Module Aims:
This core module aims to introduce students to the R language and environment for statistical computing and graphics accessed through the R studio console. Introductory sessions will explain the fundamental concepts that underpin R and the basics of coding in R. Subsequent sessions will teach the principles of data carpentry, data summarisation and data visualisation. The importance of replicability and how to achieve this will be emphasised. The module also revises and applies some epidemiological concepts covered earlier in the course.
Module Learning Outcomes:
By the end of the module, students should be able to:
1. Understand the rationale for replicable data analysis
2. Understand the concept of object oriented programming
3. Understand the basics of vectors and matrices and how to manipulate them in R
4. Create a simple function
5. Import and clean a data file
6. Manipulate data using the key ‘tidyverse’ functions filter(), mutate(), select(), arrange(), group_by()

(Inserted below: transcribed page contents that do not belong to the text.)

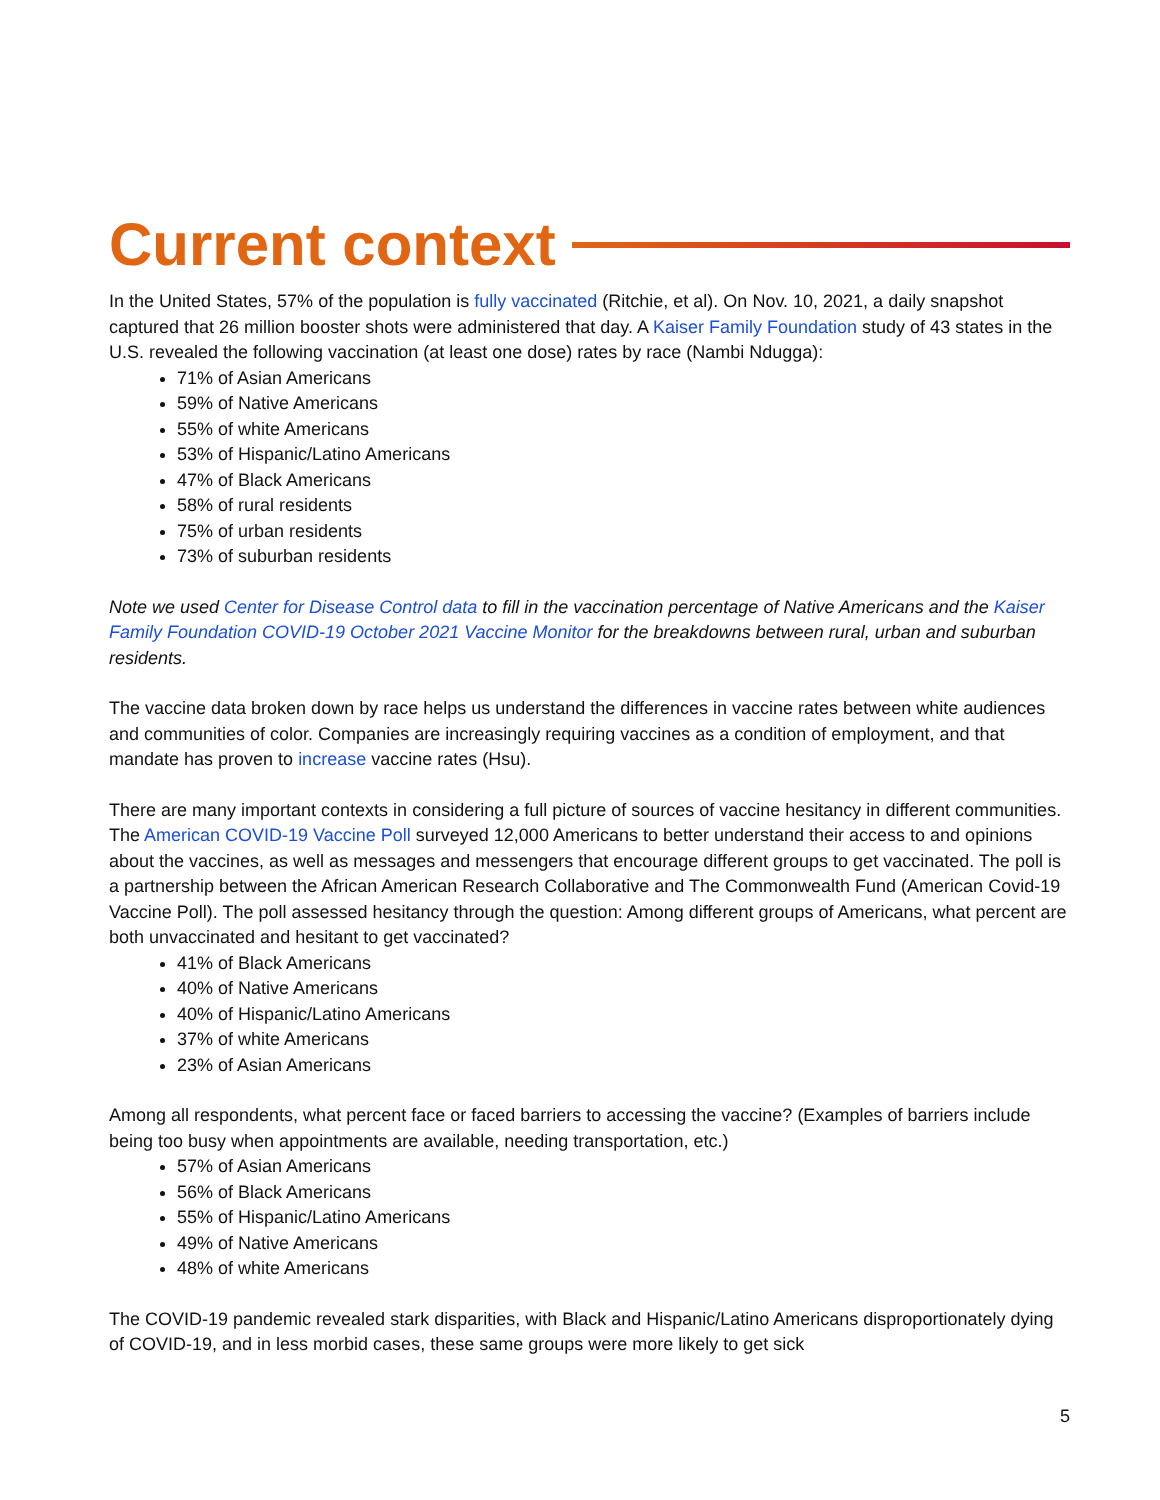Current context
In the United States, 57% of the population is fully vaccinated (Ritchie, et al). On Nov. 10, 2021, a daily snapshot captured that 26 million booster shots were administered that day. A Kaiser Family Foundation study of 43 states in the U.S. revealed the following vaccination (at least one dose) rates by race (Nambi Ndugga):
71% of Asian Americans
59% of Native Americans
55% of white Americans
53% of Hispanic/Latino Americans
47% of Black Americans
58% of rural residents
75% of urban residents
73% of suburban residents
Note we used Center for Disease Control data to fill in the vaccination percentage of Native Americans and the Kaiser Family Foundation COVID-19 October 2021 Vaccine Monitor for the breakdowns between rural, urban and suburban residents.
The vaccine data broken down by race helps us understand the differences in vaccine rates between white audiences and communities of color. Companies are increasingly requiring vaccines as a condition of employment, and that mandate has proven to increase vaccine rates (Hsu).
There are many important contexts in considering a full picture of sources of vaccine hesitancy in different communities. The American COVID-19 Vaccine Poll surveyed 12,000 Americans to better understand their access to and opinions about the vaccines, as well as messages and messengers that encourage different groups to get vaccinated. The poll is a partnership between the African American Research Collaborative and The Commonwealth Fund (American Covid-19 Vaccine Poll). The poll assessed hesitancy through the question: Among different groups of Americans, what percent are both unvaccinated and hesitant to get vaccinated?
41% of Black Americans
40% of Native Americans
40% of Hispanic/Latino Americans
37% of white Americans
23% of Asian Americans
Among all respondents, what percent face or faced barriers to accessing the vaccine? (Examples of barriers include being too busy when appointments are available, needing transportation, etc.)
57% of Asian Americans
56% of Black Americans
55% of Hispanic/Latino Americans
49% of Native Americans
48% of white Americans
The COVID-19 pandemic revealed stark disparities, with Black and Hispanic/Latino Americans disproportionately dying of COVID-19, and in less morbid cases, these same groups were more likely to get sick
5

7. Learn principles of data summarisation and visualisation
8. Effectively summarise data/results using a table
9. Effectively summarise data in a graph using ggplot()
Pre-requisites:
R and R Studio installed on computers.
Basic skills in mathematics
Understand the principles of direct standardisation of incidence rates.
Teaching Strategy:
Lectures with embedded practical exercises used to develop basic data handling and analysis skills using the ‘tidyverse’ suite of packages from R implemented in R Studio.
Assessment:
Take-home assignment involving importing and manipulation of multiple data files in order to generate summary figures and tables.
Module Length: 5 days over 4 weeks